WHAT THIS TASK INVOLVES: In full and without edits, write out the data that follows.

=== DATA PROVIDED ===

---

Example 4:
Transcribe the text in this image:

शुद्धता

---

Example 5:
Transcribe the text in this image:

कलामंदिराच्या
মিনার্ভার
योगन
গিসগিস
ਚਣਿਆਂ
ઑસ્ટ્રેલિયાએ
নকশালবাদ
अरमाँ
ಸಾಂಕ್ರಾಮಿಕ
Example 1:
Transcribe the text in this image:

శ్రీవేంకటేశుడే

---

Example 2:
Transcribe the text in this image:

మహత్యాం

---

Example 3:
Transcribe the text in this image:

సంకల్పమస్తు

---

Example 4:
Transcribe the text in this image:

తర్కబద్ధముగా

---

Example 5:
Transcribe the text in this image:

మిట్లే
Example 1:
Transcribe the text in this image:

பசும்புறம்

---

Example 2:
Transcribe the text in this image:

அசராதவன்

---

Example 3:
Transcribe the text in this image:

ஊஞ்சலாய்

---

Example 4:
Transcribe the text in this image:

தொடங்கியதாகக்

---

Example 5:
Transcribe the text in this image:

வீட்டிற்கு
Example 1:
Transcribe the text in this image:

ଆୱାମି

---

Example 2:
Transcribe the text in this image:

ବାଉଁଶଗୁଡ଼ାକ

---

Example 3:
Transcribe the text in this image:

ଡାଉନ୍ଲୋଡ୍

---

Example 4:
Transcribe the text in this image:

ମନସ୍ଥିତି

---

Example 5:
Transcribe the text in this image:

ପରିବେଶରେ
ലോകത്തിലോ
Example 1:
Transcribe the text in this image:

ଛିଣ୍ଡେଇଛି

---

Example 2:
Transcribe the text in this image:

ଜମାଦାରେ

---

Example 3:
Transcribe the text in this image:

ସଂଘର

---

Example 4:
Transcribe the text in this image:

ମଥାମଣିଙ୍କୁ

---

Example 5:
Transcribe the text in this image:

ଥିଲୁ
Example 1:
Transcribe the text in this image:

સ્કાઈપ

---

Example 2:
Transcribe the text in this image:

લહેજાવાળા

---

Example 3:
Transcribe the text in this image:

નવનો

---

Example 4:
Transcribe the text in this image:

===

EXERCISE RESPONSE:
---

Example 4:
Transcribe the text in this image:

शुद्धता

---

Example 5:
Transcribe the text in this image:

कलामंदिराच्या
মিনার্ভার
योगन
গিসগিস
ਚਣਿਆਂ
ઑસ્ટ્રેલિયાએ
নকশালবাদ
अरमाँ
ಸಾಂಕ್ರಾಮಿಕ
Example 1:
Transcribe the text in this image:

శ్రీవేంకటేశుడే

---

Example 2:
Transcribe the text in this image:

మహత్యాం

---

Example 3:
Transcribe the text in this image:

సంకల్పమస్తు

---

Example 4:
Transcribe the text in this image:

తర్కబద్ధముగా

---

Example 5:
Transcribe the text in this image:

మిట్లే
Example 1:
Transcribe the text in this image:

பசும்புறம்

---

Example 2:
Transcribe the text in this image:

அசராதவன்

---

Example 3:
Transcribe the text in this image:

ஊஞ்சலாய்

---

Example 4:
Transcribe the text in this image:

தொடங்கியதாகக்

---

Example 5:
Transcribe the text in this image:

வீட்டிற்கு
Example 1:
Transcribe the text in this image:

ଆୱାମି

---

Example 2:
Transcribe the text in this image:

ବାଉଁଶଗୁଡ଼ାକ

---

Example 3:
Transcribe the text in this image:

ଡାଉନ୍ଲୋଡ୍

---

Example 4:
Transcribe the text in this image:

ମନସ୍ଥିତି

---

Example 5:
Transcribe the text in this image:

ପରିବେଶରେ
ലോകത്തിലോ
Example 1:
Transcribe the text in this image:

ଛିଣ୍ଡେଇଛି

---

Example 2:
Transcribe the text in this image:

ଜମାଦାରେ

---

Example 3:
Transcribe the text in this image:

ସଂଘର

---

Example 4:
Transcribe the text in this image:

ମଥାମଣିଙ୍କୁ

---

Example 5:
Transcribe the text in this image:

ଥିଲୁ
Example 1:
Transcribe the text in this image:

સ્કાઈપ

---

Example 2:
Transcribe the text in this image:

લહેજાવાળા

---

Example 3:
Transcribe the text in this image:

નવનો

---

Example 4:
Transcribe the text in this image:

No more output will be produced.